### Compiti da svolgere
a - Trascrivi fedelmente dalla sentenza della Cassazione il tratto da "Generale Dott. SGROI" a "ricorso incidentale.".
b - Secondo la sentenza della Cassazione, quale decisione è oggetto dei ricorsi?

### Brano riportato
__________________________________________________

Sentenza Sentenza Cassazione Civile n. 28390 del 22/12/2011

Cassazione civile sez. II, 22/12/2011, (ud. 28/11/2011, dep. 22/12/2011), n.28390

LA CORTE SUPREMA DI CASSAZIONE

SEZIONE SECONDA CIVILE

Composta dagli Ill.mi Sigg.ri Magistrati:

Dott. ODDO Massimo – Presidente –

Dott. BUCCIANTE Ettore – Consigliere –

Dott. PROTO Cesare Antonio – Consigliere –

Dott. PETITTI Stefano – Consigliere –

Dott. CARRATO Aldo – rel. Consigliere –

ha pronunciato la seguente:

sentenza

sul ricorso (iscritto al N.R.G. 13187/06) proposto da:

CAPITANERIA DI PORTO DI CATANIA, in persona del Comandante pro

tempore, rappresentata e difesa dall’Avvocatura Generale dello Stato

e domiciliata per legge in Roma presso i suoi Uffici, alla via dei

Portoghesi, n. 12;

– ricorrente principale –

contro

L.A., rappresentato e difeso, in virtù di

procura speciale a margine del controricorso (contenente ricorso

incidentale), dall’Avv. Trantino Enrico ed elettivamente domiciliato

presso lo studio dell’Avv. Alessio Costantini, in Roma, alla v.

Ruggero Fauro, n. 102;

– controricorrente –

e

sul ricorso (iscritto al N.R.G. 17611/06) proposto da:

L.A., rappresentato e difeso, in virtù di

procura speciale a margine del controricorso (contenente ricorso

incidentale), dall’Avv. Enrico Trantino ed elettivamente domiciliato

presso lo studio dell’Avv. Alessio Costantini, in Roma, alla v.

Ruggero Fauro, n. 102;

– ricorrente incidentale –

contro

CAPITANERIA Di PORTO DI CATANIA, in persona del Comandante pro

tempore, rappresentata e difesa dall’Avvocatura Generale dello Stato

e domiciliata per legge in Roma presso i suoi Uffici, alla via dei

Portoghesi, n. 12;

– ricorrente principale –

Avverso la sentenza del Giudice di pace di Acireale n. 104/2005,

depositata il 28 febbraio 2005;

Udita la relazione della causa svolta nell’udienza pubblica del 28

novembre 2011 dal Consigliere relatore Dott. Aldo Carrato;

udito il Pubblico Ministero, in persona del Sostituto Procuratore

Generale Dott. SGROI Carmelo che ha concluso, previa riunione dei

ricorsi, per il rigetto del primo motivo del ricorso principale e per

l’accoglimento del secondo, nonchè per il rigetto integrale del

ricorso incidentale.

__________________________________________________

### Materiale di partenza

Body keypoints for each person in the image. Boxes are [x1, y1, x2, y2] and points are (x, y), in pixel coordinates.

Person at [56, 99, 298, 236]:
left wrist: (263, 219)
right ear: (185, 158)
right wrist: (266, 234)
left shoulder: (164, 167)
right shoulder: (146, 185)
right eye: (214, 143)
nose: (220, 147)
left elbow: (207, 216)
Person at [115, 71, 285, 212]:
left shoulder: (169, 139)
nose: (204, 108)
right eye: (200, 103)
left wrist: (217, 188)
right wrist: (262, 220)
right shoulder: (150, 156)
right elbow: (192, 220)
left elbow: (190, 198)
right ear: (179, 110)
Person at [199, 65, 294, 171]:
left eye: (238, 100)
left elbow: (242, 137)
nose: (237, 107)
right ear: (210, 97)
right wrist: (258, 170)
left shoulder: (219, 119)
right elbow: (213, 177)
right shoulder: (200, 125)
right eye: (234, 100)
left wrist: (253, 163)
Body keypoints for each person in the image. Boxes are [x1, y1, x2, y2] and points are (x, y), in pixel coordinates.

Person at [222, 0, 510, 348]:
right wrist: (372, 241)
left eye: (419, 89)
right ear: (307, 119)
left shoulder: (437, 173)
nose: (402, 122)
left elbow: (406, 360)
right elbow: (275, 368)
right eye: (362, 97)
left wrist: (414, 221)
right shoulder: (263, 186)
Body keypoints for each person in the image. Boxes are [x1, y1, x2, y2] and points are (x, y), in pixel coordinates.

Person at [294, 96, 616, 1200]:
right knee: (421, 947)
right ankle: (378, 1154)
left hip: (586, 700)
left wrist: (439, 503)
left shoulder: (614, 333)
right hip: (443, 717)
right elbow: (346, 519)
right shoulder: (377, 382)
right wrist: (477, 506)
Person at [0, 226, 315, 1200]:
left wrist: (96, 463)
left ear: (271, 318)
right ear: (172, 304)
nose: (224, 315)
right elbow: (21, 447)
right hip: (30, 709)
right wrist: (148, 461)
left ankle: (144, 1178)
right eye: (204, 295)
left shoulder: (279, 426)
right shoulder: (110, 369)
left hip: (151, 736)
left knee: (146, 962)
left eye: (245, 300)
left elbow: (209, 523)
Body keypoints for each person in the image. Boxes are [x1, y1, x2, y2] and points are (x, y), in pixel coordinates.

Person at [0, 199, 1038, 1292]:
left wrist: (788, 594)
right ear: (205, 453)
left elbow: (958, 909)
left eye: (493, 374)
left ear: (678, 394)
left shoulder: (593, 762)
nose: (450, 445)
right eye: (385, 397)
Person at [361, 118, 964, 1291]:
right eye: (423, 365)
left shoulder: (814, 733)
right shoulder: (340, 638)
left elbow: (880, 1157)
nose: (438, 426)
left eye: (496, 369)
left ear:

__________________________________________________

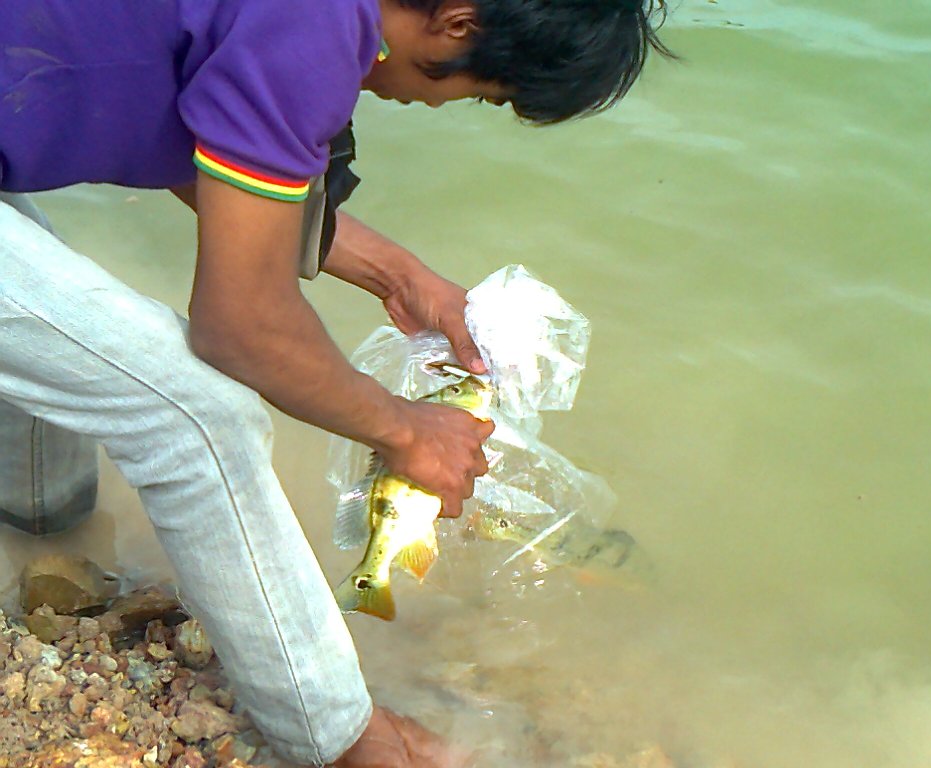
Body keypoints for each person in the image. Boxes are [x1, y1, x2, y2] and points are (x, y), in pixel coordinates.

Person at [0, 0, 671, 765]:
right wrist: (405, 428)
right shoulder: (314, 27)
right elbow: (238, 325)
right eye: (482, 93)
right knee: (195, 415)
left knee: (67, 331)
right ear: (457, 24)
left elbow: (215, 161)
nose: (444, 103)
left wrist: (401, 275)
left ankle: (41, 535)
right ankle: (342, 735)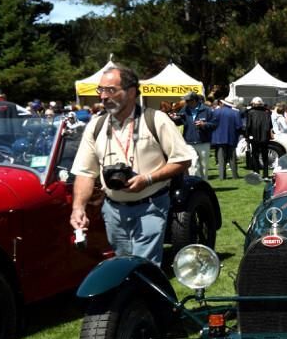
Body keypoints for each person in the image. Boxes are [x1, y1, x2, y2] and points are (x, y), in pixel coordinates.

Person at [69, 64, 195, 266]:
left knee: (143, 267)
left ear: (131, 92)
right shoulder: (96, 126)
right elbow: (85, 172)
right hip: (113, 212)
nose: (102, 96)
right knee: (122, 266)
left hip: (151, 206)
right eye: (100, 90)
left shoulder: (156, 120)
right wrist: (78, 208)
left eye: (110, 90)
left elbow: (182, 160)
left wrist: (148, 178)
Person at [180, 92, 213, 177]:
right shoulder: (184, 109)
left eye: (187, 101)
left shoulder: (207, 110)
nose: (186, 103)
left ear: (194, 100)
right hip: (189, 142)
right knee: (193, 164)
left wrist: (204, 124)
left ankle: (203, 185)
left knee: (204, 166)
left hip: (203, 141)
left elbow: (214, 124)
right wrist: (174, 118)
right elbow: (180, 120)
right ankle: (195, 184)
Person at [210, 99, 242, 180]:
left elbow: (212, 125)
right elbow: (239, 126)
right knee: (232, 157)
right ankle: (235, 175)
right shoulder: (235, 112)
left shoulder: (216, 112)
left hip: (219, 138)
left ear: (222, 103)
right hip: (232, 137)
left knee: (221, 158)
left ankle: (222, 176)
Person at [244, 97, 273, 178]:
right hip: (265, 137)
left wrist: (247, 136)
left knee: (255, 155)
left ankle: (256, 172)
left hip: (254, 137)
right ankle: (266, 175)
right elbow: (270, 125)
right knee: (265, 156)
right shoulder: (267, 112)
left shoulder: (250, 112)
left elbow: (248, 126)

__________________________________________________

### Risposte
a -
Generale Dott. SGROI Carmelo che ha concluso, previa riunione dei

ricorsi, per il rigetto del primo motivo del ricorso principale e per

l’accoglimento del secondo, nonchè per il rigetto integrale del

ricorso incidentale.

b - La sentenza del Giudice di pace di Acireale n. 104/2005, depositata il 28 febbraio 2005.